Not surprisingly, these false views of Jesus don’t need lead us to a saviour – instead they lead in two directions – pride and despair. We hold ourselves up thinking we are worthy and we did it on our own, or we despair that we never meet the standard that we think Jesus wants.

Johnson then leads us through the despair of a life lived under the law compared to the saving, refreshing, redeeming truth of God’s grace. Finishing with some vulnerable, personal observations about his life, Johnson leads the reader to see that when we turn to grace alone, fleeing the false views of Jesus that are all about performance, we are brought both to humility and to hope.

He writes in a very casual, conversational style, with numerous stories and illustrations. His language and phrasing is (dare I say it?) ‘young’. I suspect people who are older than me or a bit more traditional in their reading might find the style a bit grating.

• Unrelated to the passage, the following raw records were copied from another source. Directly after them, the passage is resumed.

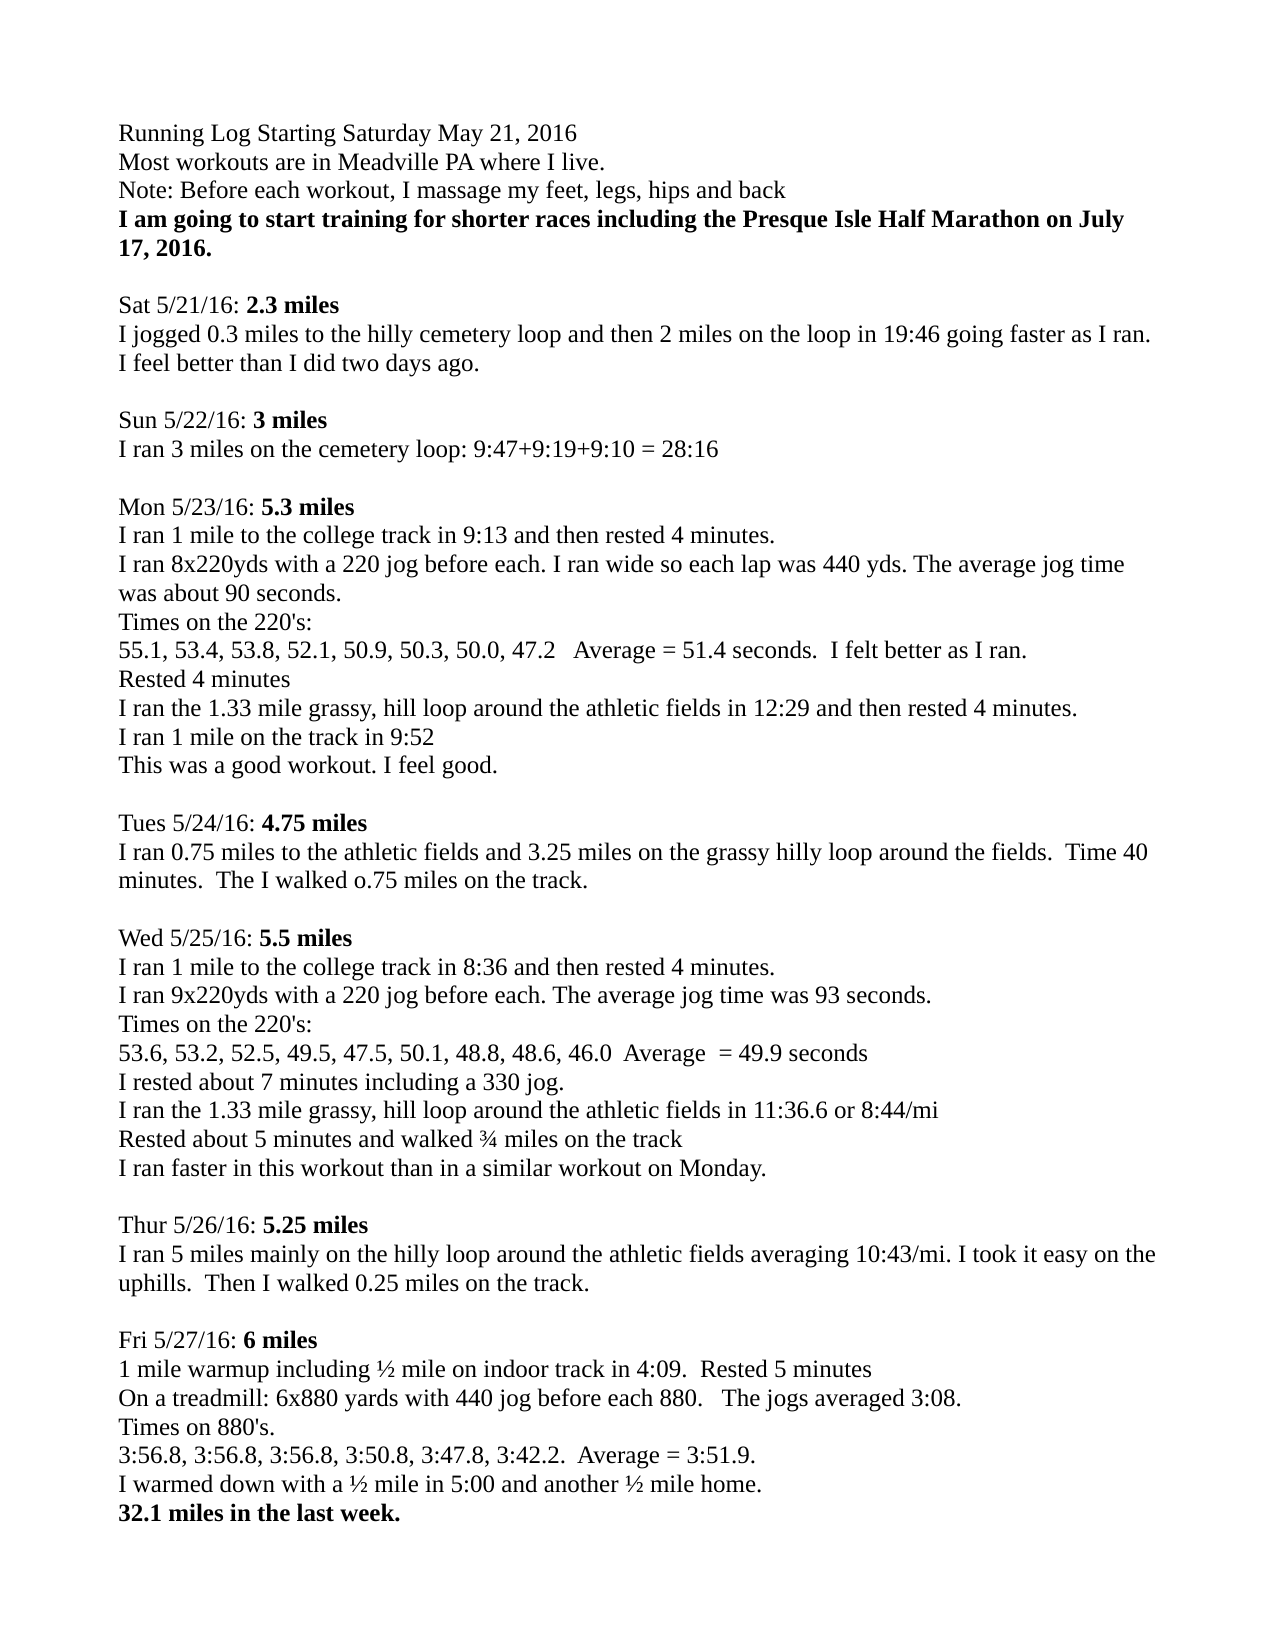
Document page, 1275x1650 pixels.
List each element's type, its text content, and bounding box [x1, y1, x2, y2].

text Times on the 220's: [118, 607, 1157, 636]
text On a treadmill: 6x880 yards with 440 jog before each 880. The jogs averaged 3:08. [118, 1383, 1157, 1412]
text Sat 5/21/16: 2.3 miles [118, 291, 1157, 319]
text 1 mile warmup including ½ mile on indoor track in 4:09. Rested 5 minutes [118, 1354, 1157, 1383]
text This was a good workout. I feel good. [118, 751, 1157, 779]
text 53.6, 53.2, 52.5, 49.5, 47.5, 50.1, 48.8, 48.6, 46.0 Average = 49.9 seconds [118, 1038, 1157, 1067]
text Sun 5/22/16: 3 miles [118, 406, 1157, 434]
text Tues 5/24/16: 4.75 miles [118, 808, 1157, 837]
text Thur 5/26/16: 5.25 miles [118, 1211, 1157, 1239]
text I jogged 0.3 miles to the hilly cemetery loop and then 2 miles on the loop in 19:46 going faster as I ran. I feel better than I did two days ago. [118, 319, 1157, 377]
text 3:56.8, 3:56.8, 3:56.8, 3:50.8, 3:47.8, 3:42.2. Average = 3:51.9. [118, 1441, 1157, 1469]
text I ran 1 mile to the college track in 8:36 and then rested 4 minutes. [118, 952, 1157, 981]
text Times on 880's. [118, 1412, 1157, 1441]
text I ran the 1.33 mile grassy, hill loop around the athletic fields in 11:36.6 or 8:44/mi [118, 1096, 1157, 1124]
text Running Log Starting Saturday May 21, 2016 [118, 118, 1157, 147]
text Times on the 220's: [118, 1009, 1157, 1038]
text Rested about 5 minutes and walked ¾ miles on the track [118, 1124, 1157, 1153]
text Mon 5/23/16: 5.3 miles [118, 492, 1157, 521]
text 32.1 miles in the last week. [118, 1498, 1157, 1527]
text Note: Before each workout, I massage my feet, legs, hips and back [118, 176, 1157, 204]
text I am going to start training for shorter races including the Presque Isle Half Marathon on July 17, 2016. [118, 204, 1157, 262]
text I ran 1 mile on the track in 9:52 [118, 722, 1157, 751]
text I warmed down with a ½ mile in 5:00 and another ½ mile home. [118, 1469, 1157, 1498]
text I ran 1 mile to the college track in 9:13 and then rested 4 minutes. [118, 521, 1157, 549]
text I ran 0.75 miles to the athletic fields and 3.25 miles on the grassy hilly loop around the fields. Time 40 minutes. The I walked o.75 miles on the track. [118, 837, 1157, 894]
text I ran the 1.33 mile grassy, hill loop around the athletic fields in 12:29 and then rested 4 minutes. [118, 693, 1157, 722]
text Rested 4 minutes [118, 664, 1157, 693]
text I ran 8x220yds with a 220 jog before each. I ran wide so each lap was 440 yds. The average jog time was about 90 seconds. [118, 549, 1157, 607]
text Most workouts are in Meadville PA where I live. [118, 147, 1157, 176]
text Wed 5/25/16: 5.5 miles [118, 923, 1157, 952]
text Fri 5/27/16: 6 miles [118, 1326, 1157, 1354]
text I ran faster in this workout than in a similar workout on Monday. [118, 1153, 1157, 1182]
text I ran 5 miles mainly on the hilly loop around the athletic fields averaging 10:43/mi. I took it easy on the uphills. Then I walked 0.25 miles on the track. [118, 1239, 1157, 1297]
text 55.1, 53.4, 53.8, 52.1, 50.9, 50.3, 50.0, 47.2 Average = 51.4 seconds. I felt better as I ran. [118, 636, 1157, 664]
text I ran 9x220yds with a 220 jog before each. The average jog time was 93 seconds. [118, 981, 1157, 1009]
text I ran 3 miles on the cemetery loop: 9:47+9:19+9:10 = 28:16 [118, 434, 1157, 463]
text I rested about 7 minutes including a 330 jog. [118, 1067, 1157, 1096]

I found myself wanting one more chapter at the end. What now? So, you have thrown down all these false views, but what does that mean for how I live today? When I read Titus 2:11-14, I see:
For the grace of God that brings salvation has appeared to all men. It teaches us to say “No” to ungodliness and worldly passions, and to live self-controlled, upright and godly lives in this present age, while we wait for the blessed hope–the glorious appearing of our great God and Savior, Jesus Christ, who gave himself for us to redeem us from all wickedness and to purify for himself a people that are his very own, eager to do what is good.
How do I do that, while I still grasp firmly to grace and not to performance? I felt he left the reader wanting more guidance at the end.

Yet this is a book that has made me think. Many of his false views of Jesus are not obviously apparent in circles I move in, but I know they exist. Anyone who is in the megachurch movement might be challenged to analyse the message of Jesus they are given. Yet we all tend to a legalistic view of the Christian life. Am I doing enough? Is God pleased with me? Can I affect my salvation at all? This is a refreshing balm to the soul in the reminder that God is all we need; he does not need us at all, but he calls us to come to him, broken and despairing, knowing he alone can save.